*** Opening Data section ***
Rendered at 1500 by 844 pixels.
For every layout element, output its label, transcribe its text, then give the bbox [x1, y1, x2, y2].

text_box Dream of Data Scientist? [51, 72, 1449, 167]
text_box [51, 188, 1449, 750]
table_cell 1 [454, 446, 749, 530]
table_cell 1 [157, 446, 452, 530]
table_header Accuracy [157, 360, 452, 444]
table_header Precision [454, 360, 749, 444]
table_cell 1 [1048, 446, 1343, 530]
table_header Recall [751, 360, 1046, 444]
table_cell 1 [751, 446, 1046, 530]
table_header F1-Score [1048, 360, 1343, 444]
*** Closing Data section ***
*** Opening Data section ***
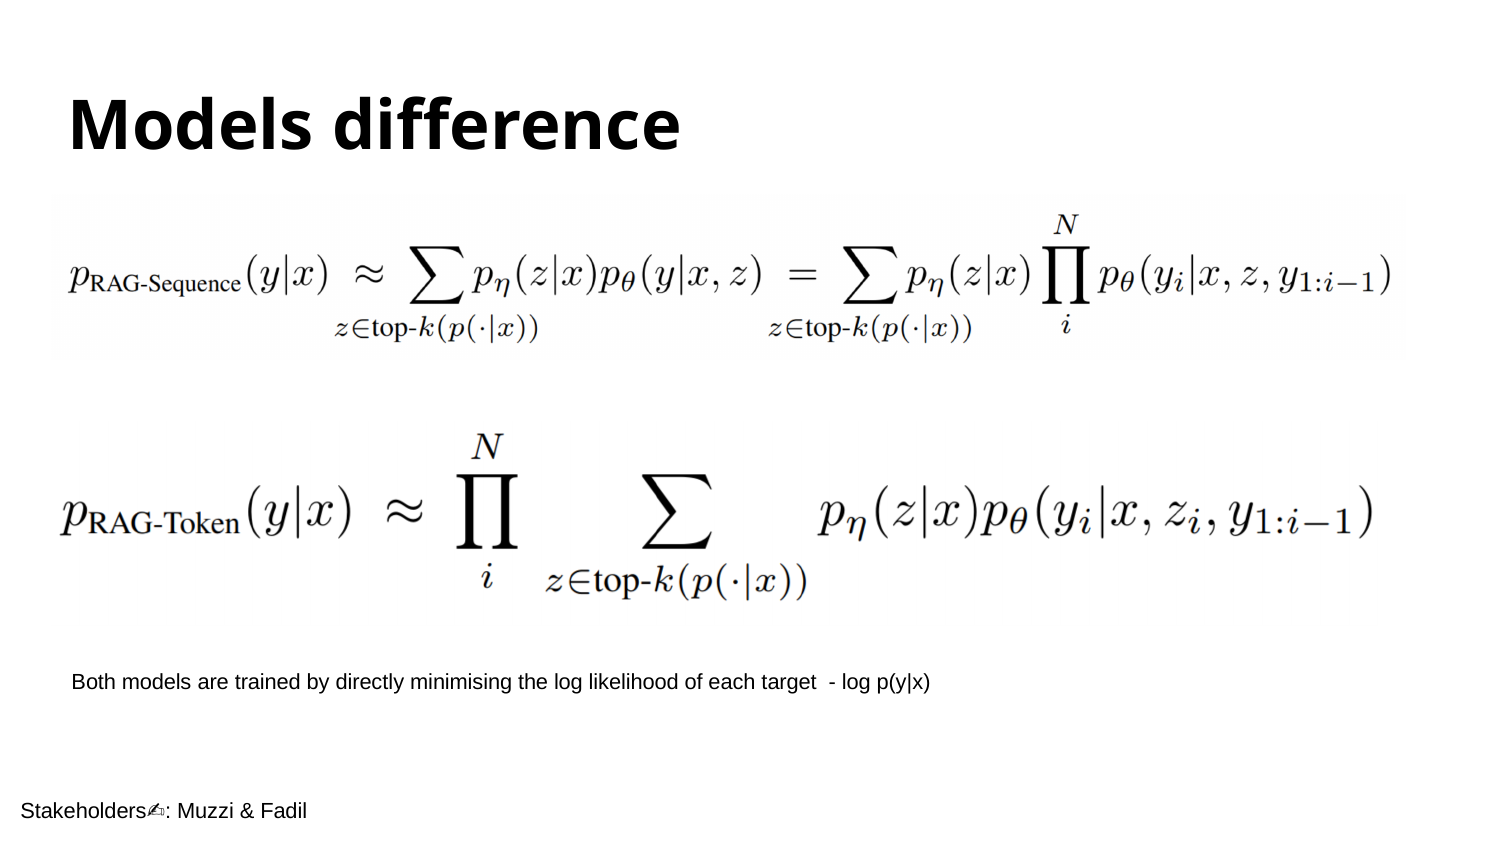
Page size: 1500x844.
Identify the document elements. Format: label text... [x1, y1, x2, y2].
*** Closing Data section ***
Instruction
In the entries above, the lines between the one holding "Page size: 1500x844." and the one holding "Identify the document", inclusive, are to be printed exactly as written, and those alone.

Result
Page size: 1500x844.
Identify the document elements. Format: label text... [x1, y1, x2, y2].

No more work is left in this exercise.